WORK TASK A:
Answer these questions using the COVID-19 passage.
(i) What does the CDC's "excess deaths" figure count?
(ii) What does the gray line in the Bing chart show?
(iii) According to the passage, what has been shrinking dramatically?
WORK TASK B: List every sentence in the COVID-19 passage that contains the words "Wuhan Virus," leaving out chart titles.
WORK TASK C: Reproduce word for word the part of the COVID-19 passage that opens with the words containing "Perhaps the best" and closes with "(Chart courtesy CDC.)".

EXERCISE PASSAGE:
--- --- ---
A burgeoning line of scientific inquiry suggests that many confirmed infections of COVID-19 may actually be just residual traces of the virus itself, a contention that — if true — may suggest both that current high levels of positive viruses are clinically insignificant and that the mitigation measures used to suppress them may be excessive.

That isn’t to say that the Wuhan Virus and its accompanying COVID-19 infection aren’t serious.

Perhaps the best indicator is the CDC’s data for “excess deaths.” That’s the total number of deaths above what would be normal and expected without this pandemic.

US Excess Deaths to Wuhan Virus
(Chart courtesy CDC.)

We can quibble about the data, and possibly should.

For example, someone who dies at home of a treatable heart condition because he was too scared of catching the Wuhan Virus is counted as an excess death.

The excess death figure therefore can and does include people who never suffered a COVID-19 infection.

Too often left unsaid is that every death due to the Wuhan Virus is a tragedy, but every non-COVID death caused by the lockdown is a needless tragedy.

Still, even without knowing who was killed by COVID or who is actually infectious, we do know for sure that the Wuhan Virus and our response to it together have resulted in over 200,000 deaths.

Getting back to the original point, our inability to tell who is actually infectious might help to explain this chart from Bing’s online COVID-19 tracker.

There are two items of interest in Bing’s data, only one of which is readily apparent.

COVID-19 Deaths vs Cases
(Chart courtesy of Bing.)

The red line is the number of confirmed COVID-19 cases. The gray line — the one at the bottom you can barely see — is the number of COVID-related deaths.

The first item of interest is that the number of deaths per confirmed infections has been shrinking dramatically.
--- --- ---
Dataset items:

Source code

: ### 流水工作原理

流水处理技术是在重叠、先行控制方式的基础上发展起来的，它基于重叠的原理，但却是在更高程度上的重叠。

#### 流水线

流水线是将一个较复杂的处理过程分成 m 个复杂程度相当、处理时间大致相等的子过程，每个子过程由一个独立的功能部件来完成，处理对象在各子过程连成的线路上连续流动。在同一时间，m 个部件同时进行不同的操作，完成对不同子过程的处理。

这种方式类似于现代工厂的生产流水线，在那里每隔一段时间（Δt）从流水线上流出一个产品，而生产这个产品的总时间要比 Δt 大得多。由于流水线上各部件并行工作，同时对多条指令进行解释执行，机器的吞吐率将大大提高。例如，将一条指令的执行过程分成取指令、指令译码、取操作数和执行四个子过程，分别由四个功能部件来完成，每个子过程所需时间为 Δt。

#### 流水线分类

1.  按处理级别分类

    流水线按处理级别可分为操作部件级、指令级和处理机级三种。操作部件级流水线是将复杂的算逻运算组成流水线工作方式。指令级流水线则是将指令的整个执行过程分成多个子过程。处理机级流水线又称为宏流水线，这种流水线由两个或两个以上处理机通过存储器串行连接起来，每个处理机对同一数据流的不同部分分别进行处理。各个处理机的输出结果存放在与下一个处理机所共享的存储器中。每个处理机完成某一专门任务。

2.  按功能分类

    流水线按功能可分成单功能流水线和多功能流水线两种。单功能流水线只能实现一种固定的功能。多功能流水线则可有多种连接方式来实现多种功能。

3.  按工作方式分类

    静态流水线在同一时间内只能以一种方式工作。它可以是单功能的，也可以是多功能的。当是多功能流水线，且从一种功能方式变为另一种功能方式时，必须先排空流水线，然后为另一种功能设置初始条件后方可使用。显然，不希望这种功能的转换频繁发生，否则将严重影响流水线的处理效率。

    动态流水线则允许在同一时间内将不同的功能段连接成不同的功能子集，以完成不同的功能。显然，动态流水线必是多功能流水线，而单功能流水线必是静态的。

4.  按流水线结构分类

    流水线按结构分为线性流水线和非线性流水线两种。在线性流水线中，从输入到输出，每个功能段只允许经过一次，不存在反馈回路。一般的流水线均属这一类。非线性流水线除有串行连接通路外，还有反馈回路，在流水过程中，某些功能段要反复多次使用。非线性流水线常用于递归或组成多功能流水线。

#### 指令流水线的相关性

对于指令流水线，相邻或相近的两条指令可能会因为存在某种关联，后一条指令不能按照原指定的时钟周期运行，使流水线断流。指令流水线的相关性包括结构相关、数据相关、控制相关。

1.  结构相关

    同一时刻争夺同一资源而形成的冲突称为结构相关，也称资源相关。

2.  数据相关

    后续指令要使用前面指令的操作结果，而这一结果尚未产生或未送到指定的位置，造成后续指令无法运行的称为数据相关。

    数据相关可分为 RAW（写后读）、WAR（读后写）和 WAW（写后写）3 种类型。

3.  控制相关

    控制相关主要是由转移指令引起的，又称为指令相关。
--- --- ---
TASK SOLUTION A:
(i) The total number of deaths above what would be normal and expected without this pandemic.
(ii) The number of COVID-related deaths.
(iii) The number of deaths per confirmed infections.

TASK SOLUTION B:
- That isn't to say that the Wuhan Virus and its accompanying COVID-19 infection aren't serious.
- For example, someone who dies at home of a treatable heart condition because he was too scared of catching the Wuhan Virus is counted as an excess death.
- Too often left unsaid is that every death due to the Wuhan Virus is a tragedy, but every non-COVID death caused by the lockdown is a needless tragedy.
- Still, even without knowing who was killed by COVID or who is actually infectious, we do know for sure that the Wuhan Virus and our response to it together have resulted in over 200,000 deaths.

TASK SOLUTION C:
Perhaps the best indicator is the CDC’s data for “excess deaths.” That’s the total number of deaths above what would be normal and expected without this pandemic.

US Excess Deaths to Wuhan Virus
(Chart courtesy CDC.)